In contrast, a game in the style of say, Dogs in the Vineyard, would kinda bring the
why of our fight into the (abstract) mechanics of the fight itself. The game-mechanical resolution of that scene is going to tell us something about what happens to your dude's family honor.
There's a bit of a code of fairness in RPGs. It's seen as bad form for a GM to hose a player just with "fiat". Like, if we have our honor duel and you win, then it's kind of a curve ball to have the GM step in and say "Okay, you kicked his ass, but public opinion at court still turns against your family and their fortunes suffer!" -- it's basically negating the purpose of the scene we just had. Some groups make it work but it takes a light touch and a lot of care to do it right.
So, I
personally find that mechanics that allow me us to say "Okay, if I win this contest, my accusations will stick and your family will suffer!" permit me, both as a player and a GM, to ratchet up the pain without feeling like I'm just being a dick. And they introduce a clear point where you can say "Okay, but if
I win, then I will not only redeem my honor but also greatly impress your wife who is watching the duel!"

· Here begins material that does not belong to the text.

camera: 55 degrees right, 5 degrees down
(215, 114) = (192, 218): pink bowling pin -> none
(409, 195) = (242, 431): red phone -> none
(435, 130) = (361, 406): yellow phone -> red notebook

(That point is also a very natural place for us to stop and think "Okay, am I comfortable with this or should we take it in a different direction?" without having to "retcon" anything. It's certainly possible to turns this into "godmoding" by always protesting about any interesting threat to your character, but you really can't do it without making it painfully, horribly obvious that you're wussing out on the actual point of the game. Having an explicit check there does make it much easier for me to suggest some out-there or offensive stuff without having to worry about "What if it makes people uncomfortable but they go along with it anyway and it totally kills the mood of the session for two hours?")
Attaching game mechanics to that stuff also turns up the feeling of risk -- while we're having out little duel, the question of "Does your family get screwed?" really is up in the air.

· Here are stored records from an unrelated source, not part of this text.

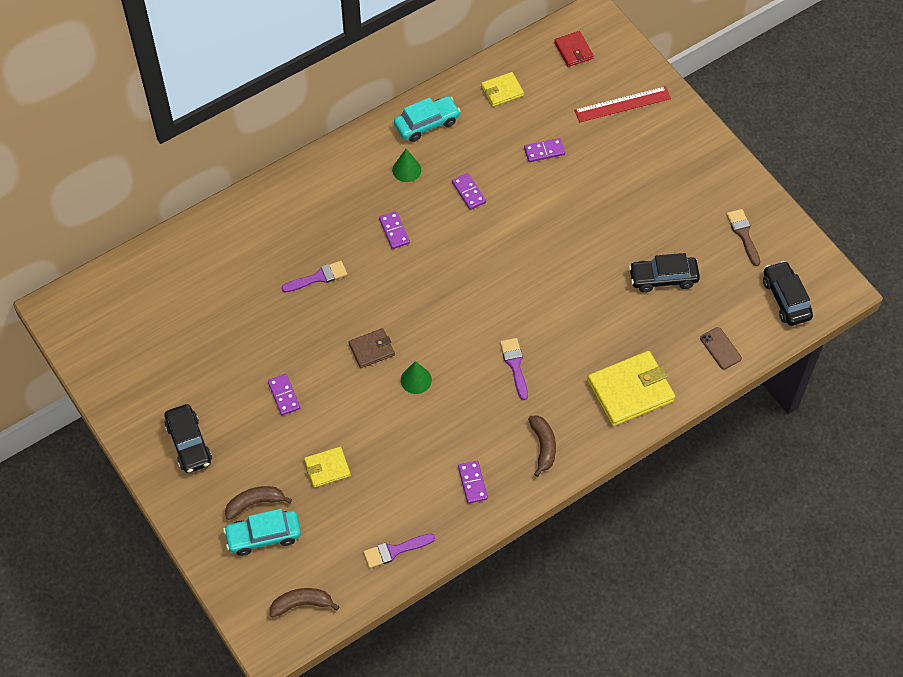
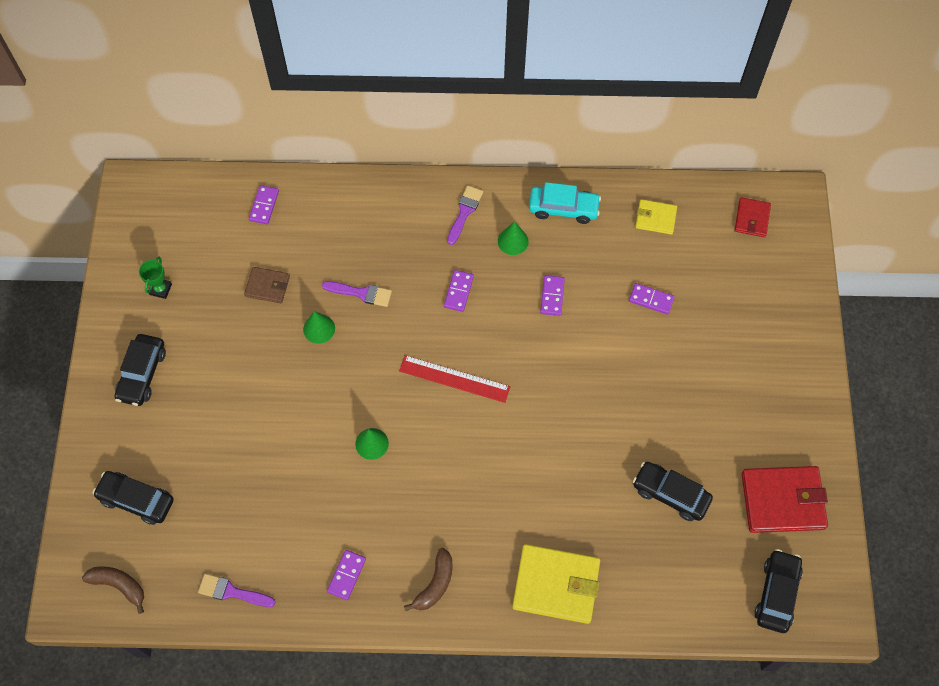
camera: 35 degrees right, 5 degrees up
(150, 372) = (160, 289): none -> green trophy
(255, 503) = (152, 465): brown banana -> none
(263, 536) = (136, 500): turquoise car -> black car
(284, 395) = (250, 383): purple domino -> purple domino (264, 206)
(306, 323) = (319, 328): none -> green cone
(327, 468) = (235, 474): yellow wallet -> none
(371, 349) = (355, 389): brown wallet -> brown wallet (267, 286)
(515, 365) = (469, 488): purple brush -> purple brush (464, 212)
(622, 104) = (760, 298): red ruler -> red ruler (454, 378)
(720, 348) = (674, 601): brown phone -> none
(743, 234) = (782, 501): brown brush -> red wallet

(This isn't the best or only method. I'd say a lot of newer "indie" designs are actually moving away from this. But I do think it works wonderfully.)
...
In terms of handwaving, I'm not so much talking about picking skills and difficult levels -- I don't think of that as a problem at all, usually -- as much as carefully tweaking circumstances so that the consequences of failure and success work out as desired. In D&D, for example, it's easy to ask for Climb checks and set a DC, but it's harder to, say, set up circumstances such that a fall won't outright kill PCs but threatens them with lasting harm that will make it harder for them to complete their ability to complete their mission. Going by the rules you'd have to carefully adjust the height and there's a good chance a character will outright die or just chug a healing potion to ignore the bad stuff; to really get the desired effect, you pretty much have to ad-hoc it, which a lot of the time ends up looking like a clumsier, less transparent variant of "setting stakes" anyway.